* _YOUR OBJECTIVE_
Substitute "personal information" for "personal data" and give back the part of the GDPR automation page starting with "In May 2018, the" and going on through "to support compliance.".

─── SOURCE DOCUMENT ───

Log in
All Red Hat


How to support GDPR compliance with automation

Last Updated: December 31, 2018

In May 2018, the European Union (EU) will start enforcing the biggest change in data privacy regulation in the last 20 years. The EU General Data Protection Regulation (GDPR) will affect a variety of roles in every EU entity that processes personal data.

GDPR privacy violations can be complicated to detect, correct, and avoid. At scale and in agile DevOps environments, compliance may be very challenging to achieve without automation. Moreover, existing tools to collect, aggregate, and protect data may lack native capabilities to comply with GDPR. However, they may offer application programming interfaces (APIs) and other programmatic access methods that can be automated to support compliance.

IT organizations can help data protection officers meet the challenges of enforcing GDPR compliance in many ways. An easy-to-use automation platform featuring centralized management and a modular architecture for a variety of use cases can provide robust GDPR support.

Red Hat® Ansible® Automation, an enterprise open source automation platform, can be used independently or with other tools to provide support for critical compliance capabilities, such as automated data discovery and mapping, automated protection of sensitive data, automated disposal of noncompliant data, automated delivery of customer data to meet Right of Access inquiries, deletion of customer data to meet Right to Erasure inquiries, or automated export of customer data to meet Right to Portability requests.


The GDPR is the European Union’s reform of its privacy framework that aims to harmonize its disparate national data privacy laws. It introduces extensive obligations for companies that collect, use, or otherwise process personal data.

Under the GDPR, personal data can only be processed if there is at least one of the following lawful bases to do so: the data subject has given consent to the processing of personal data for one or more specific purposes, or if processing is necessary:

  • For the performance of a contract to which the data subject is party or to take steps at the request of the data subject prior to entering into a contract.

─── PROVIDED DATA ───

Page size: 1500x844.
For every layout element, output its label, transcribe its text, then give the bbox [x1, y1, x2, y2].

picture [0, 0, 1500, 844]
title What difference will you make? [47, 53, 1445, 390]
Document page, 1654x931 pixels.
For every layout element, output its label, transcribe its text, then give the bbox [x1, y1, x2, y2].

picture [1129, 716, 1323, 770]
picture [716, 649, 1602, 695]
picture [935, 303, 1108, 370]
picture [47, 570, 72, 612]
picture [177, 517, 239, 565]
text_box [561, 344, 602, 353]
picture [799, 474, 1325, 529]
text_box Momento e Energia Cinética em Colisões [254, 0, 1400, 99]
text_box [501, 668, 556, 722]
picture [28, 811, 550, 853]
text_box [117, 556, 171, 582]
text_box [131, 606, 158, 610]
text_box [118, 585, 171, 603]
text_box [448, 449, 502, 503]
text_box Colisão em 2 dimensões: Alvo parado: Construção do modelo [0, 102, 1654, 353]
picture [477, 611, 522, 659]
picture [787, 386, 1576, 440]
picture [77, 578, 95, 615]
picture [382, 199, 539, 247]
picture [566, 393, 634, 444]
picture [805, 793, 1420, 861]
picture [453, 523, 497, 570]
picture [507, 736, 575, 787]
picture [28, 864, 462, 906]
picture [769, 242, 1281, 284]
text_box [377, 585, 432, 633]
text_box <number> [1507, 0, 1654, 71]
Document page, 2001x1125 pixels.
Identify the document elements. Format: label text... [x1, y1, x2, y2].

───

* _TASK RESPONSE_
In May 2018, the European Union (EU) will start enforcing the biggest change in data privacy regulation in the last 20 years. The EU General Data Protection Regulation (GDPR) will affect a variety of roles in every EU entity that processes personal information.

GDPR privacy violations can be complicated to detect, correct, and avoid. At scale and in agile DevOps environments, compliance may be very challenging to achieve without automation. Moreover, existing tools to collect, aggregate, and protect data may lack native capabilities to comply with GDPR. However, they may offer application programming interfaces (APIs) and other programmatic access methods that can be automated to support compliance.